Clinical Research Directory

Key Inclusion Criteria: * Participants diagnosed with histologically or cytologically confirmed solid tumor types who have progressed despite standard therapy, are intolerant to standard therapy, or are ineligible for standard therapy in the advanced setting (locally-advanced or metastatic). * Participant tumors are methylthioadenosine phosphorylase (MTAP)-deficient. Deoxyribonucleic acid (DNA) sequencing may be assessed locally such as by local next-generation sequencing (NGS) or by central laboratory assay when available. * Eastern Cooperative Oncology Group (ECOG) performance status score of 0 to 1. * Adequate organ function * Age ≥ 18yrs old ( ≥ 19 years old for patients in South Korea) * Participants must meet the following tissue requirements: 1. Part A and B: pretreatment tumor tissue is required Key Exclusion Criteria: * Active second malignancy.

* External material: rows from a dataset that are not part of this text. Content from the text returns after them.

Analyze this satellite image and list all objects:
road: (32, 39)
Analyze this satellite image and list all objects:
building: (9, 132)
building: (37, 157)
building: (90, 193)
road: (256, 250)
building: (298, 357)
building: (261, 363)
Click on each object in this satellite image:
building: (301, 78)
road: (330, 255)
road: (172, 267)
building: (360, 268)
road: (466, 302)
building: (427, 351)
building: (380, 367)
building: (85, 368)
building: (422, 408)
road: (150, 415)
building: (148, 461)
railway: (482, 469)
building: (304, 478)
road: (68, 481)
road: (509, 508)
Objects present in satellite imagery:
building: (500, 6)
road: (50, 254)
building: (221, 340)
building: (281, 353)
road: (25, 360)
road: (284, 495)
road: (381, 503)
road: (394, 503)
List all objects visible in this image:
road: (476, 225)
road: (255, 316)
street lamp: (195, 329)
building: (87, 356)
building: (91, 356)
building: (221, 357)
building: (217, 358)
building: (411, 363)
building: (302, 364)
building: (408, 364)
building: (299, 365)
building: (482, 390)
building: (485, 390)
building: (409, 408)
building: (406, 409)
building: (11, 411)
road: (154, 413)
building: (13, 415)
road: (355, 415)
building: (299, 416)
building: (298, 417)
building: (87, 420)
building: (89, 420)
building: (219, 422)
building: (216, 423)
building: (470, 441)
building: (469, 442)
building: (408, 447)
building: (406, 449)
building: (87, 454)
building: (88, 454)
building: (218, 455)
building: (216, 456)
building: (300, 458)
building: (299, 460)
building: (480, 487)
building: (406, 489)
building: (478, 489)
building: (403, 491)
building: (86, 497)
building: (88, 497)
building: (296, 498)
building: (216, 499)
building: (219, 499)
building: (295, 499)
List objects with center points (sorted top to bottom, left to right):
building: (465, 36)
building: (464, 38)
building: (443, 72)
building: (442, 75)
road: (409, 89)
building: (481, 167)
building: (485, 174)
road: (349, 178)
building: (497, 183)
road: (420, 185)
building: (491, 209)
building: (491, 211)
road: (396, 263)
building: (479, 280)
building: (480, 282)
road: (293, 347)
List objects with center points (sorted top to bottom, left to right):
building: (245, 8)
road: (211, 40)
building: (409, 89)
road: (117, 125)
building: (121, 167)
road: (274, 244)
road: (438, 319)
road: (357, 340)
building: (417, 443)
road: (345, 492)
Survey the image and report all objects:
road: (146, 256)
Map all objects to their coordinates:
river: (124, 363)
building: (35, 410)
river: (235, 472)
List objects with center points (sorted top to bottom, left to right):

Participants with a history of malignancy who have been completely treated, with no evidence of active cancer for 3 years prior to enrollment, or participants with surgically cured tumors with low risk of recurrence may be enrolled. * Positive serum pregnancy test or participant who is breastfeeding. * Requirement for ongoing therapy with any prohibited medications. * Have not recovered (ie, returned to Grade 1 or baseline) from adverse events (AEs) due to a previously administered agent. * Active and clinically relevant bacterial, fungal, or viral infection that is not controlled or requires systemic antibiotics, antifungals, or antivirals, respectively. * Ascites or pleural effusion that is symptomatic and/or requiring medical intervention. * Active human immunodeficiency virus (HIV)/hepatitis B virus (HBV)/hepatitis C virus (HCV) infection Note: Other protocol defined Inclusion/Exclusion criteria may apply.